■ Compito
Nel testo sul decreto legge del 16 marzo, fino a quando resteranno valide le nuove regole sulla detenzione domiciliare?

Il decreto legge del 16 marzo scorso prevede gli arresti domiciliari per i detenuti che ancora devono scontare sino a 18 mesi di carcere e, quando il residuo pena sia superiore a 6 mesi l’obbligo del braccialetto elettronico (dovrebbero essercene in dotazione 15.000 mentre attualmente ve ne sono meno di 2.600). Ne sono esclusi i detenuti i responsabili di gravi reati, i delinquenti abituali e quelli coinvolti nelle violenze dei giorni scorsi.
Queste disposizioni saranno valide fino al 30 giugno e dovrebbero prevedere una procedura per la concessione della detenzione domiciliare molto più “rapida” dell'attuale.
Ma tutto questo può bastare? No di certo, purtroppo. Per questo sarebbe un importante passo in avanti se il Parlamento avesse la forza e il coraggio, in sede di conversione del decreto, di migliorarlo promuovendo l’estensione di questi benefici oltre il 30 giugno e avviando una selettiva analisi di quali reati possono prevedere misure alternative al carcere, ponendo l’obiettivo della reclusione per i soli soggetti violenti e pericolosi e incapaci del rispetto delle regole. Per gli altri occorre pensare a una forte depenalizzazione e a una promozione più accentuata dei riti alternativi arrivando anche a forme di giustizia riparativa già avviate, con esito positivo, in Italia e all’estero.
Nel breve periodo occorre rendere effettivo l’organico disponibile di braccialetti elettronici e, addirittura, accrescerlo notevolmente. Le norme previste nel decreto legge prevedono anche, in alcuni punti una eccessiva la discrezionalità.
L’esperienza insegna – e i dati lo dimostrano – che ove sono applicate pene alternative al carcere si abbassa di molto la percentuale di recidiva. Perché non ragionare – per i residui di pena inferiori ai 2 anni – a una “sospensione condizionale della pena”, con la clausola che non solo se si commette un nuovo reato ma anche se si violano gli obblighi imposti, si rientra in carcere per scontare l’intera pena e quella prevista per il nuovo illecito commesso? Ma vi è un altro problema che si deve porre. Col decreto legge si vorrebbe intervenire su chi ha una pena residua da scontare inferiore a 2 anni. Ma nessun intervento è previsto per chi è in attesa di giudizio ed è quindi presunto innocente. Sarebbe una assurdità. Chi è condannato potrebbe, a determinate condizioni, usufruire degli arresti domiciliari e uscire dal carcere, chi non è condannato dovrebbe continuare a stare in carcere. Per gli oltre 19.000 detenuti in attesa di giudizio gli oltre 10.000 con sentenza non definitiva il decreto legge non prevede nulla. Perché non cogliere questa tremenda situazione per estendere le possibilità, in fase di indagine o di dibattimento, di accedere a misure ristrettive differenti al carcere?

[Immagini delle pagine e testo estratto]
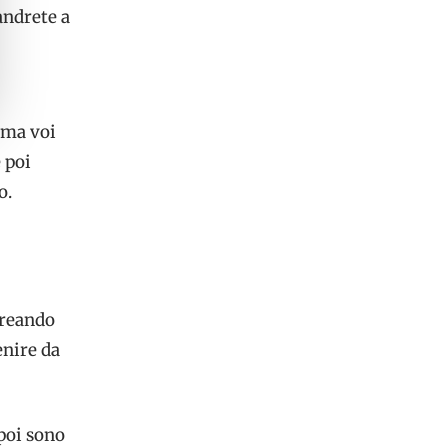
andrete a
, ma voi
 poi
o.
creando
enire da
 poi sono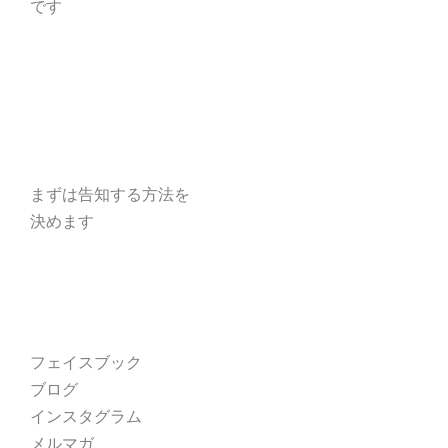
です
まずは告知する方法を
決めます
フェイスブック
ブログ
インスタグラム
メルマガ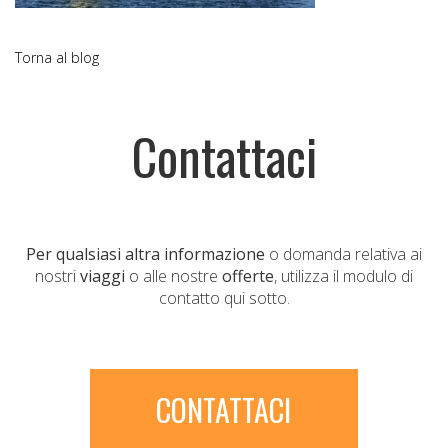
Torna al blog
Contattaci
Per qualsiasi altra informazione
o domanda relativa ai
nostri
viaggi
o alle nostre
offerte
, utilizza il modulo di
contatto qui sotto.
CONTATTACI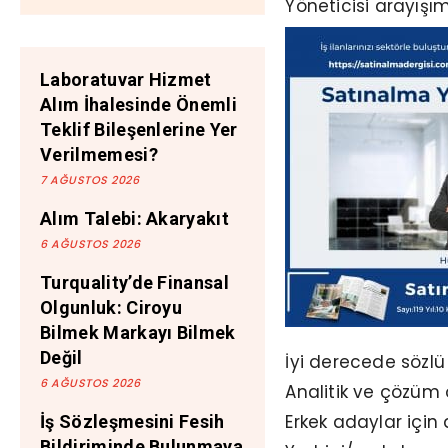
Yöneticisi arayışı
Laboratuvar Hizmet
Alım İhalesinde Önemli
Teklif Bileşenlerine Yer
Verilmemesi?
7 AĞUSTOS 2026
Alım Talebi: Akaryakıt
6 AĞUSTOS 2026
Turquality’de Finansal
Olgunluk: Ciroyu
Bilmek Markayı Bilmek
Değil
İyi derecede sözlü 
6 AĞUSTOS 2026
Analitik ve çözüm 
Erkek adaylar için
İş Sözleşmesini Fesih
Bildiriminde Bulunmaya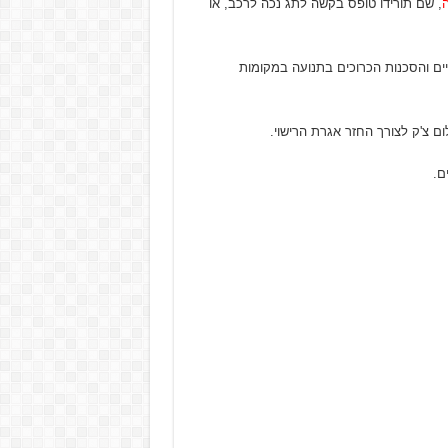
ה
, שם תורידו טופס בקשה לתג נכה לרכב, או
 והסכנות הכרוכים בתנועה במקומות
ום צ'ק לצורך החזר אגרת הרישוי.
ם.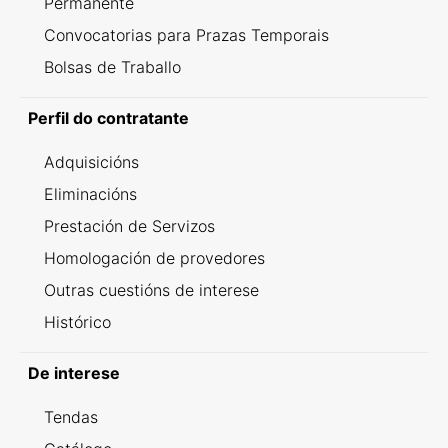
Permanente
Convocatorias para Prazas Temporais
Bolsas de Traballo
Perfil do contratante
Adquisicións
Eliminacións
Prestación de Servizos
Homologación de provedores
Outras cuestións de interese
Histórico
De interese
Tendas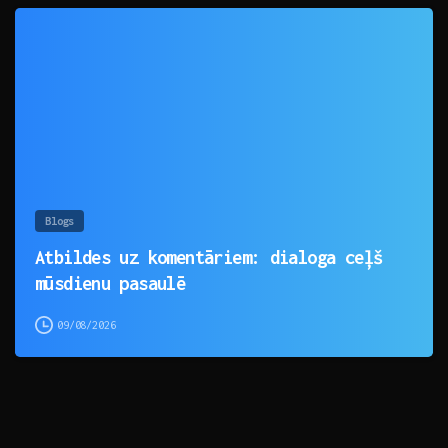
0
Blogs
Atbildes uz komentāriem: dialoga ceļš
mūsdienu pasaulē
09/08/2026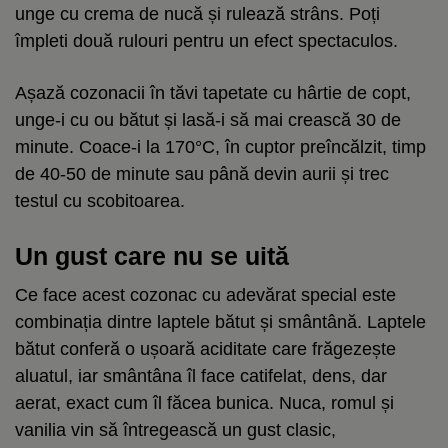
unge cu crema de nucă și rulează strâns. Poți
împleti două rulouri pentru un efect spectaculos.
Așază cozonacii în tăvi tapetate cu hârtie de copt,
unge-i cu ou bătut și lasă-i să mai crească 30 de
minute. Coace-i la 170°C, în cuptor preîncălzit, timp
de 40-50 de minute sau până devin aurii și trec
testul cu scobitoarea.
Un gust care nu se uită
Ce face acest cozonac cu adevărat special este
combinația dintre laptele bătut și smântână. Laptele
bătut conferă o ușoară aciditate care frăgezește
aluatul, iar smântâna îl face catifelat, dens, dar
aerat, exact cum îl făcea bunica. Nuca, romul și
vanilia vin să întregească un gust clasic,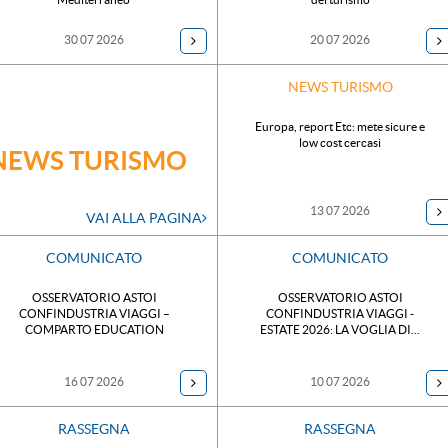
30 07 2026
20 07 2026
NEWS TURISMO
Europa, report Etc: mete sicure e
low cost cercasi
NEWS TURISMO
13 07 2026
VAI ALLA PAGINA
COMUNICATO
COMUNICATO
OSSERVATORIO ASTOI
OSSERVATORIO ASTOI
CONFINDUSTRIA VIAGGI –
CONFINDUSTRIA VIAGGI -
COMPARTO EDUCATION
ESTATE 2026: LA VOGLIA DI...
16 07 2026
10 07 2026
RASSEGNA
RASSEGNA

■ Risposta
Fino al 30 giugno.